When the word "Replaced" appears in a line of the data below, list that line.

Data items
'''

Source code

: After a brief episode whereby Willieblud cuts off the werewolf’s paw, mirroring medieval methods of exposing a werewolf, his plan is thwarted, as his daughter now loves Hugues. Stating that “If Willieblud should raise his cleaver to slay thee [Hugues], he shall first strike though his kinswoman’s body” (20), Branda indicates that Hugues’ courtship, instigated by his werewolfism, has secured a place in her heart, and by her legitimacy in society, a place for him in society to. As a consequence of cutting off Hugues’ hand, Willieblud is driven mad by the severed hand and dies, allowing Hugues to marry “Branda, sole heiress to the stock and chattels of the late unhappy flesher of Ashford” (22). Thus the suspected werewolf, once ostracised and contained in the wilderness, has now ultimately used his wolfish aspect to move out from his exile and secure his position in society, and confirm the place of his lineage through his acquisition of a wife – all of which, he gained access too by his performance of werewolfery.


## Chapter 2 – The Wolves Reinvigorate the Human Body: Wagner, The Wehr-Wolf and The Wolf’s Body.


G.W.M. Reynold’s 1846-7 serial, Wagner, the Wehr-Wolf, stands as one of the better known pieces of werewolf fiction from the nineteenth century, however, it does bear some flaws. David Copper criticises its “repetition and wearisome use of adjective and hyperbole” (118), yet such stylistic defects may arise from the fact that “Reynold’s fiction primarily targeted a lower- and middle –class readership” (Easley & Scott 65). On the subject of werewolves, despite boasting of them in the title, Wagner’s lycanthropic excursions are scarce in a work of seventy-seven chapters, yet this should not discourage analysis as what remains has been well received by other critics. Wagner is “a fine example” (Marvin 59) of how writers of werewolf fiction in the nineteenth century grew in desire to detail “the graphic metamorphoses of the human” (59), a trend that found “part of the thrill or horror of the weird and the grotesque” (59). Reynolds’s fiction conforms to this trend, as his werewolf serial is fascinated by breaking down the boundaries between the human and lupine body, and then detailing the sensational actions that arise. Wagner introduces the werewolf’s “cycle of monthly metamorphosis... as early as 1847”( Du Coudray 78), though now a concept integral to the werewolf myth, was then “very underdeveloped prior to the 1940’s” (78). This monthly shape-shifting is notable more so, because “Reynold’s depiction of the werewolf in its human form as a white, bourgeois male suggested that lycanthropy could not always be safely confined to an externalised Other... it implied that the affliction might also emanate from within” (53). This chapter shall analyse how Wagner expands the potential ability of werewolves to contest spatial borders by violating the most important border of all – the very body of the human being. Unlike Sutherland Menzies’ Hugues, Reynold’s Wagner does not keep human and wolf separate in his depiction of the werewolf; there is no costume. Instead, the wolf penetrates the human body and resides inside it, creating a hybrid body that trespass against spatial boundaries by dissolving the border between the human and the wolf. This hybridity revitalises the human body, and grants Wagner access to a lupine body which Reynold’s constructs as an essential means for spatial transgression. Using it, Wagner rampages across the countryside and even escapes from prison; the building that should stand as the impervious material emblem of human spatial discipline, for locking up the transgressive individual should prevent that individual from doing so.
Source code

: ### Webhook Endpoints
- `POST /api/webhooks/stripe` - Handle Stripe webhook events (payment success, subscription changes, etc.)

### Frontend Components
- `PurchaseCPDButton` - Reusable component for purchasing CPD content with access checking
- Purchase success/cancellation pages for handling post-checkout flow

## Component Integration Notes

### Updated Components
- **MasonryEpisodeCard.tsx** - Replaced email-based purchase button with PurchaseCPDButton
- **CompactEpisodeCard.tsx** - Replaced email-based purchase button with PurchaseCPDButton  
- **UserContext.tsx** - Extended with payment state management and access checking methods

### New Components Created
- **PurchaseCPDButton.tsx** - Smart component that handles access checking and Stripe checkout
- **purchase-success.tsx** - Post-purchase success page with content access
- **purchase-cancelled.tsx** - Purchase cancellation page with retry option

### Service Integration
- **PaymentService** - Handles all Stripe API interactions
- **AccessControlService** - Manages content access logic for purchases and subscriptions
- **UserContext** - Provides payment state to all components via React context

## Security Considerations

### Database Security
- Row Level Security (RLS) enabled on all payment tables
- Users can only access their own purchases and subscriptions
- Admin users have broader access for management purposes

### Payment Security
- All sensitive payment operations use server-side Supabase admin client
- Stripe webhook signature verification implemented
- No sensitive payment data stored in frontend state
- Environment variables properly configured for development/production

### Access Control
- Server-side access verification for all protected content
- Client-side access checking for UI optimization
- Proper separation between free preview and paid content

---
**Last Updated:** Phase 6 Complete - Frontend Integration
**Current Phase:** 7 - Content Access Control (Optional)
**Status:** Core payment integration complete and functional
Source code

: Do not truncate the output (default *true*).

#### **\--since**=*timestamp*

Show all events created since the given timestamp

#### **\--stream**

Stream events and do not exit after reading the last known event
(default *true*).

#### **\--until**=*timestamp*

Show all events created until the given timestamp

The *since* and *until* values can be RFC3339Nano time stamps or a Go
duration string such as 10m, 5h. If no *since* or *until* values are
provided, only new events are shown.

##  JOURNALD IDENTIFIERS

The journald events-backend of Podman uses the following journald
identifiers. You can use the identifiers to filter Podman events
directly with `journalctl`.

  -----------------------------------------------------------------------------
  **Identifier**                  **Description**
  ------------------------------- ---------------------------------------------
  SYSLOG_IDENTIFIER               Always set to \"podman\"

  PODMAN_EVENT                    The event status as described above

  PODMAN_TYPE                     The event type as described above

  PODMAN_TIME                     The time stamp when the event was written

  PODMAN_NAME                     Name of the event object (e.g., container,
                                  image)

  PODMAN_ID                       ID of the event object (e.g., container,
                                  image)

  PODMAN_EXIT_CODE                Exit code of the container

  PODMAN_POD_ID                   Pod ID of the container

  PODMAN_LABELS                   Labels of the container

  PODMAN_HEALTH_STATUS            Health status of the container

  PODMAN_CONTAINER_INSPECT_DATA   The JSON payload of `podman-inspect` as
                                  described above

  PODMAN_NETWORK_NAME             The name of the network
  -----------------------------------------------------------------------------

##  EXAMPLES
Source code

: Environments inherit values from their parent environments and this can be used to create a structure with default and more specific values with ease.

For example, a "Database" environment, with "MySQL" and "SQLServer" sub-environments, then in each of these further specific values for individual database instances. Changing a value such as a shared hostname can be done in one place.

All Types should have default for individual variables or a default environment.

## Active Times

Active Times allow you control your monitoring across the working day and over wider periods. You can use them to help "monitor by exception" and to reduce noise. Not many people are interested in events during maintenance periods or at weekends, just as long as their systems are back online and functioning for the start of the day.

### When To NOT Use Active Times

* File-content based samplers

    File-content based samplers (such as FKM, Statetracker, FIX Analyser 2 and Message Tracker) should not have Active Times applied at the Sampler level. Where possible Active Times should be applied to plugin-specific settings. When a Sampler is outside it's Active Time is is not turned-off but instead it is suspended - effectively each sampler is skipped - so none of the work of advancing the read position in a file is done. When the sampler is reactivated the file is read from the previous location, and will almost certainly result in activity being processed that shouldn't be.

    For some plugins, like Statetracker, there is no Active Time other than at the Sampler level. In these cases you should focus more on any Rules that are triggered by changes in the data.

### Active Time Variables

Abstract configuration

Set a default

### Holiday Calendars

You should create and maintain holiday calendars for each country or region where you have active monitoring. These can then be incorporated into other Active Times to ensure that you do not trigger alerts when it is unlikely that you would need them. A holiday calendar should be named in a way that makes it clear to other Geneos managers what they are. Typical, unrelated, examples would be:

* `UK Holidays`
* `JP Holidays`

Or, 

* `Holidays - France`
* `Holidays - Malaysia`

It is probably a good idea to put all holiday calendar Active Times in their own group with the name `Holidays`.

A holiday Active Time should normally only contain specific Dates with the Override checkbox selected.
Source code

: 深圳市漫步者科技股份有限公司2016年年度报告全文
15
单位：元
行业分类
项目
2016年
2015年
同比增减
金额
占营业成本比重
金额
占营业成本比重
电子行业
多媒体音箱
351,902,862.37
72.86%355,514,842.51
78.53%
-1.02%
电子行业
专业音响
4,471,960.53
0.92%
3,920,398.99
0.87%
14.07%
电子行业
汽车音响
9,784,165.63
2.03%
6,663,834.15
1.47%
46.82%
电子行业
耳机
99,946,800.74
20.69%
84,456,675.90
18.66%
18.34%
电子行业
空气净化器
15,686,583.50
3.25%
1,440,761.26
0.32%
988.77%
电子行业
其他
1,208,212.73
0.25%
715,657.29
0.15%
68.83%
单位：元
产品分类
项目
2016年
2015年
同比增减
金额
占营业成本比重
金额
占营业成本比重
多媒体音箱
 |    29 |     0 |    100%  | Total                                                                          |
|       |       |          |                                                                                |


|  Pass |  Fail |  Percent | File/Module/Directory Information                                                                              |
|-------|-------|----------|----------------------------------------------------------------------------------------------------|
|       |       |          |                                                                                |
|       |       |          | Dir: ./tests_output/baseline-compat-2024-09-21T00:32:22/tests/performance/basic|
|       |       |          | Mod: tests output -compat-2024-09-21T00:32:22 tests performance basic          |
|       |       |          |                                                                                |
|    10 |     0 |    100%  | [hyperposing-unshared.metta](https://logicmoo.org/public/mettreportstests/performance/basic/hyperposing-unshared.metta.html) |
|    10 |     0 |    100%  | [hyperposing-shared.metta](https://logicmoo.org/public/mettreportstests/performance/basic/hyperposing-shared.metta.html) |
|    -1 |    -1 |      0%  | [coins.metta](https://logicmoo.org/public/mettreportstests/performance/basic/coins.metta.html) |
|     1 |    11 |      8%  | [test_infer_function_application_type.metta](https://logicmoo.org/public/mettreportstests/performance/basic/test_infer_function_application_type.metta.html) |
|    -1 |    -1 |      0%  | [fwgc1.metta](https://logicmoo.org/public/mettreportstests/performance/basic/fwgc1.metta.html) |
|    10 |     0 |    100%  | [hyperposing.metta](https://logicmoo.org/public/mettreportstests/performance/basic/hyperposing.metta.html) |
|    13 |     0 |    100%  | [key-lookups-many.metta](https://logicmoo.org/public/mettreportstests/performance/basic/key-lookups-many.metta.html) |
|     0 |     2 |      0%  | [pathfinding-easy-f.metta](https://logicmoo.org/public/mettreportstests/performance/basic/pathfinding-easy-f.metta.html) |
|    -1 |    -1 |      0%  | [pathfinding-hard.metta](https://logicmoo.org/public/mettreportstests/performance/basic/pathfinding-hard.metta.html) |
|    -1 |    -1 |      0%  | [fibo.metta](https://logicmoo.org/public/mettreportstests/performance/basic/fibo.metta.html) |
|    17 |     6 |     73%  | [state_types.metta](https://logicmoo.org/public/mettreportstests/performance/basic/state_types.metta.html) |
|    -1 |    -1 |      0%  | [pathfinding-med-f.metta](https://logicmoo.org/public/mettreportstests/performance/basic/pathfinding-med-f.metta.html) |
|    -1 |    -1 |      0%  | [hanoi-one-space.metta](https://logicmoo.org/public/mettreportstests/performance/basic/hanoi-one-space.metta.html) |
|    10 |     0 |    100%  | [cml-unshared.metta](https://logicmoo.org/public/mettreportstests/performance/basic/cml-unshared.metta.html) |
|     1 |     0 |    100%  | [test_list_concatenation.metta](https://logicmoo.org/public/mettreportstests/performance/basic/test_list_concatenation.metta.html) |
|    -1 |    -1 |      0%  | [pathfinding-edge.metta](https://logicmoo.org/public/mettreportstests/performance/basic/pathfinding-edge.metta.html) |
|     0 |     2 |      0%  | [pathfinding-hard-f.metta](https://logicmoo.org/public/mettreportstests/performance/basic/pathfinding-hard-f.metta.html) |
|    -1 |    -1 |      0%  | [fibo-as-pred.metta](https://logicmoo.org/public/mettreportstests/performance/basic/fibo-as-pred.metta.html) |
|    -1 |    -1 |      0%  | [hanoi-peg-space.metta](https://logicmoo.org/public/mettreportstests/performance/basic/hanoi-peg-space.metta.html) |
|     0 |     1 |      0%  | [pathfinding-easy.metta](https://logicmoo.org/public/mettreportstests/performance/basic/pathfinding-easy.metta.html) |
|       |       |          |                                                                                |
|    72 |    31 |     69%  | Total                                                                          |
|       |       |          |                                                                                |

'''

*SOLUTION FOR THIS TASK*:
- **MasonryEpisodeCard.tsx** - Replaced email-based purchase button with PurchaseCPDButton
- **CompactEpisodeCard.tsx** - Replaced email-based purchase button with PurchaseCPDButton  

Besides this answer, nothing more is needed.